• [Study text]
------

A small town of great and discreet elegance, Bordighera has beautiful villas and hotels in Art Nouveau Style, and cultivated a tourism of elites beginning in the 1800s. Its old historic quarter is dominated by Capo Sant'Ampelio and the church of the same name, the symbol of the town, and a new modern quarter that extends beyond to the hills and the sea. Worth seeing is the Oratory of San Bartolomeo, next to the Maddalena parish Church and the town hall, Palazzo Comunale built in 1783, designed by Charles Garnier. Its fountain is dedicated to Margiargè, the legendary slave girl who the pirate Boabil fell passionately in love with. She was kidnapped in Granada, but died in Bordighera.

------

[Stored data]
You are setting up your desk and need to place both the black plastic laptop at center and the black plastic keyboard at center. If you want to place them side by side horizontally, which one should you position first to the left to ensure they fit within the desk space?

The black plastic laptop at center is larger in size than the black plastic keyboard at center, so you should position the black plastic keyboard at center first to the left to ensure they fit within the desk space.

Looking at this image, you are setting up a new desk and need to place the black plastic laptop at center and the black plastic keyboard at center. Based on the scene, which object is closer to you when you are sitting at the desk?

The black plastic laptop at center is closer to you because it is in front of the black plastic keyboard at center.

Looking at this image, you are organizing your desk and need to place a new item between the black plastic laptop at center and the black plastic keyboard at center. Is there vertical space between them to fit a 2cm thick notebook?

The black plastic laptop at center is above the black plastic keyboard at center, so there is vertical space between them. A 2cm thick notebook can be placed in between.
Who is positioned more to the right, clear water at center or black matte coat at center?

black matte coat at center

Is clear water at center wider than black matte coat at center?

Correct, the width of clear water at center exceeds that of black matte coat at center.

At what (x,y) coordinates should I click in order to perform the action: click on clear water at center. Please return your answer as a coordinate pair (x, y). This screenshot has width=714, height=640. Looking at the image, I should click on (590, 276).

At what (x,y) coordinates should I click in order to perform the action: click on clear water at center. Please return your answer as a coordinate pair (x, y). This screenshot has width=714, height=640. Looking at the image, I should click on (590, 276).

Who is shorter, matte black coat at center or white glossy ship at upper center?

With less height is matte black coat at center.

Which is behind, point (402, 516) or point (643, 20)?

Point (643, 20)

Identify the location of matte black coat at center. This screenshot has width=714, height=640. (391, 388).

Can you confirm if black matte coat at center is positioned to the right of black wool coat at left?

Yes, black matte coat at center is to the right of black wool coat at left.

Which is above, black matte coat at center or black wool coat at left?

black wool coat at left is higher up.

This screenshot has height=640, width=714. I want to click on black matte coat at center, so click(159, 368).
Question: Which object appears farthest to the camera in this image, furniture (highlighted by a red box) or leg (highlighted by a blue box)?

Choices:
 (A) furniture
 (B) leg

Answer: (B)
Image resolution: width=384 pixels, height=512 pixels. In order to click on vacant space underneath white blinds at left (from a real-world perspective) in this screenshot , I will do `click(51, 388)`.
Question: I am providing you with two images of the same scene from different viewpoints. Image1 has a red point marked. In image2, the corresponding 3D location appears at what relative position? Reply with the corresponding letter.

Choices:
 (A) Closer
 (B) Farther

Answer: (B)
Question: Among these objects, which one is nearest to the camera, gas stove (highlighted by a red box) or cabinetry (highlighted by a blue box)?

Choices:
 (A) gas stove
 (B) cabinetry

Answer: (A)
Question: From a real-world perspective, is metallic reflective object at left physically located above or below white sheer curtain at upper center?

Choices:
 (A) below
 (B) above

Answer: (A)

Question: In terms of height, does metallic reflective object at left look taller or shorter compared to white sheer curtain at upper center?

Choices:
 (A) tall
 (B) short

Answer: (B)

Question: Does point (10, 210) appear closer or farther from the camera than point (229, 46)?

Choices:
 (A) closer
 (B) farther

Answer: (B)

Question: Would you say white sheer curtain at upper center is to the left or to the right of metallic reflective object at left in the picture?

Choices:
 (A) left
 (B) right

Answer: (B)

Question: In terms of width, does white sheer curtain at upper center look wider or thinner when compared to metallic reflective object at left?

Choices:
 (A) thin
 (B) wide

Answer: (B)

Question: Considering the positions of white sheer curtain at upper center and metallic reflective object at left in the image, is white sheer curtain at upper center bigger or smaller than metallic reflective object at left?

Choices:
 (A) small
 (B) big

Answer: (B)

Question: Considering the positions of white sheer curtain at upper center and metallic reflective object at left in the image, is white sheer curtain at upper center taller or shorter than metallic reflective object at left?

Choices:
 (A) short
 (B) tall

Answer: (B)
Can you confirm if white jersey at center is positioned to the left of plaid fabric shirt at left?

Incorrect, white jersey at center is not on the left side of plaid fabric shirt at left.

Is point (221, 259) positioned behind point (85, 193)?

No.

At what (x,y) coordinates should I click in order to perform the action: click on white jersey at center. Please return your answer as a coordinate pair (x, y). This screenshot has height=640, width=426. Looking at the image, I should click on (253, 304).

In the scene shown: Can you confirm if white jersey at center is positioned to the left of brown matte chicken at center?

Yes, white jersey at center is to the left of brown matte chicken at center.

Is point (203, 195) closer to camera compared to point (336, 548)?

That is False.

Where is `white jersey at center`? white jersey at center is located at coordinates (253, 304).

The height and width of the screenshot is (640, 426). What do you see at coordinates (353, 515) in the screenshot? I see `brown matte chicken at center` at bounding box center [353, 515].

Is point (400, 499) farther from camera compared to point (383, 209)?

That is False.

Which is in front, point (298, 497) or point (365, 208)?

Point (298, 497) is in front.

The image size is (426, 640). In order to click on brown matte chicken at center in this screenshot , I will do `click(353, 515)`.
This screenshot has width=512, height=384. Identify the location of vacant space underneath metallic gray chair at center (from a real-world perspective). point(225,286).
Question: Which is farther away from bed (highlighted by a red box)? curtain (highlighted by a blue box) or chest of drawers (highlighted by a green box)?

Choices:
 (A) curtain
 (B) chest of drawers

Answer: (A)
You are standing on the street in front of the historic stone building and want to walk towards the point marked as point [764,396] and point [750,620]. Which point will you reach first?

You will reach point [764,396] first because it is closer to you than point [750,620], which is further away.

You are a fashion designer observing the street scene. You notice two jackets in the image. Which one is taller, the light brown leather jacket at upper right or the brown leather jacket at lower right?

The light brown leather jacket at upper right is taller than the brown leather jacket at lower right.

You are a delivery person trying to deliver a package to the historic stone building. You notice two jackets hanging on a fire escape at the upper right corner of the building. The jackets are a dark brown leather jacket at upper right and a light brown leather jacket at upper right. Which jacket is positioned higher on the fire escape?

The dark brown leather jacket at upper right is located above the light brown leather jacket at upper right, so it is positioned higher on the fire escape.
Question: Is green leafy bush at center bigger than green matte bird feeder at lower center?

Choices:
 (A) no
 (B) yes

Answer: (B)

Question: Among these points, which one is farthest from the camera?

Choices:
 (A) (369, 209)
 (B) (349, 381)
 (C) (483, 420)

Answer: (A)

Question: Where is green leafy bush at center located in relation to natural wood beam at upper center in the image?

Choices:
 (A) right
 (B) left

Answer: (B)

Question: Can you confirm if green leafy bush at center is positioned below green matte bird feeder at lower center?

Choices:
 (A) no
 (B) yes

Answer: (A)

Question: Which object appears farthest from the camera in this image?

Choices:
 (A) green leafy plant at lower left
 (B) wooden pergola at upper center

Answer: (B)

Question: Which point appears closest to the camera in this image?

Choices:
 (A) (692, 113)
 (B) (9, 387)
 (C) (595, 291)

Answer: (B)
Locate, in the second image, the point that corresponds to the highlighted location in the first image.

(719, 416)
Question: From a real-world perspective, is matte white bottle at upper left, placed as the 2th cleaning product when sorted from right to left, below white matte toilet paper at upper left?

------

• [Exercise tasks]
**a.** List every person the Bordighera text names.
**b.** Please carry on writing the passage about Bordighera from its last sentence.
The lines in the stored data have nothing to do with this work.

• [Per-task answers]
**a.** Charles Garnier, Margiargè, Boabil

**b.**
The many churches of many faiths testify to the love that foreigners hold for this Riviera town: the Church of Terrasanta with glass panels made in France; the Valdese Evangelical Church; the Anglican Church, today used as a multi-use cultural center. The Palazzo del Parco, the headquarter of the International Salon of Humor, is surrounded by a garden filled with palm trees and century-old plants. The beautiful sea promenade, Lungomare Argentina, was inaugurated by Evita Perón who spent some days here in July 1947.
If you take the old Roman road, the Aurelia, from Bordighera to Madonna della Ruota, you can visit the gardens, Giardino Esotico Pallanca, on a steep cliff above the sea. It holds the most valuable collection of cacti in Italy, along with 3,200 other types of plants.